任务列表:
- A) 更新摘要中以“为了解nsp7重组蛋白的免疫”开始、以“诊断试剂盒的研制奠定了基础。”结束的部分，将其中的“大肠杆菌”换成“大肠埃希菌”后完整给出。
- B) 判断下列陈述与摘要是否相符，每项答“是”或“否”，并准确引用摘要中起决定作用的原文：(i) 重组蛋白通过Ni-NTA进行亲和纯化；(ii) nsp7基因被连接到pET-32a载体上；(iii) 重组蛋白能够被猪阳性血清识别。

待分析文本:
中文摘要：

为了解nsp7重组蛋白的免疫学活性,采用RT-PCR的方法从猪繁殖与呼吸道综合症病毒（PRRSV）BJ-4毒株中扩增得到nsp7基因,将基因连接到pET-28a载体并转化至大肠杆菌BL21中进行诱导表达,利用Ni-NTA进行亲和纯化,通过SDS-PAGE和Western-blot对重组蛋白进行分析和鉴定,通过间接ELISA方法研究了重组蛋白的免疫学活性。结果表明,成功制备了nsp7重组蛋白,间接ELISA结果表明,重组蛋白具有良好的免疫活性,为建立nsp7特异性抗体的间接ELSIA检测方法及PRRS诊断试剂盒的研制奠定了基础。

英文摘要：

To investigate the immunological activity of nsp7 recombinant protein,the PRRSV BJ-4 nsp7 gene amplified by RT-PCR was sub-cloned into the Escherichia coli expression vector pET-28a.The recombinant protein was expressed in E.coli BL21（DE3） and purified by Ni-chelation.After purification,the recombinant protein was analyzed by SDS-PAGE and western blot.The immunogenicity of nsp7 protein was evaluated by ELISA.The results showed that the nsp7 protein was expressed successfully and the recombinant protein had immunological activity which could be recognized by the porcine positive serum.This assay provided theoretical support for constructing indirect-ELISA of nsp7 recombinant protein.

已存储数据
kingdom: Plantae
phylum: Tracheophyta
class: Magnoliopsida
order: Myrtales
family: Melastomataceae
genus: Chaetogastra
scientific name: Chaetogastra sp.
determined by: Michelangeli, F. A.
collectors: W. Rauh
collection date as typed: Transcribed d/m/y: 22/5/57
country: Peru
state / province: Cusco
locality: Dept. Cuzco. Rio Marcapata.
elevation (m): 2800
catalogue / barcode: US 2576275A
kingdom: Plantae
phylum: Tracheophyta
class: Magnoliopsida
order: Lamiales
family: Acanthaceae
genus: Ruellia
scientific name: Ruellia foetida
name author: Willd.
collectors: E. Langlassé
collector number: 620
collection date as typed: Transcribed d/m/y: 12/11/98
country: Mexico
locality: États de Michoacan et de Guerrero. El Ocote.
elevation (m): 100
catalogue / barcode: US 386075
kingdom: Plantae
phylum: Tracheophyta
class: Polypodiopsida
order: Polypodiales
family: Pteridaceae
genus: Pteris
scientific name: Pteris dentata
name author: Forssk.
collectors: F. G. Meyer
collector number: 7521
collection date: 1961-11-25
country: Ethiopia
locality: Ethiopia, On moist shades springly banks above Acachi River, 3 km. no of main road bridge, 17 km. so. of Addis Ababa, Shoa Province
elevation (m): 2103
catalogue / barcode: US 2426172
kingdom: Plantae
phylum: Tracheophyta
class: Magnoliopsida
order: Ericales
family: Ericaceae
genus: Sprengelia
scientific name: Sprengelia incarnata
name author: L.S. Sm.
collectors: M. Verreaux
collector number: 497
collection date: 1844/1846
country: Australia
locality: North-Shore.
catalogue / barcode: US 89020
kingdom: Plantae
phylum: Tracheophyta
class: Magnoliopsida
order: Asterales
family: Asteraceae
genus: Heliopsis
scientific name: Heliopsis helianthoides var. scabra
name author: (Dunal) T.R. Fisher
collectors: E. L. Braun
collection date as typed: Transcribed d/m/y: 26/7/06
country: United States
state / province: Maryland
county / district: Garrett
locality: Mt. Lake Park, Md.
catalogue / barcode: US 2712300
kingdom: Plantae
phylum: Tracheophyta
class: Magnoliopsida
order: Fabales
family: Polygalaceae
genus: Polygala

任务解答:
- A)
为了解nsp7重组蛋白的免疫学活性,采用RT-PCR的方法从猪繁殖与呼吸道综合症病毒（PRRSV）BJ-4毒株中扩增得到nsp7基因,将基因连接到pET-28a载体并转化至大肠埃希菌BL21中进行诱导表达,利用Ni-NTA进行亲和纯化,通过SDS-PAGE和Western-blot对重组蛋白进行分析和鉴定,通过间接ELISA方法研究了重组蛋白的免疫学活性。结果表明,成功制备了nsp7重组蛋白,间接ELISA结果表明,重组蛋白具有良好的免疫活性,为建立nsp7特异性抗体的间接ELSIA检测方法及PRRS诊断试剂盒的研制奠定了基础。

- B)
(i) 是。“利用Ni-NTA进行亲和纯化”
(ii) 否。“将基因连接到pET-28a载体”
(iii) 是。“could be recognized by the porcine positive serum”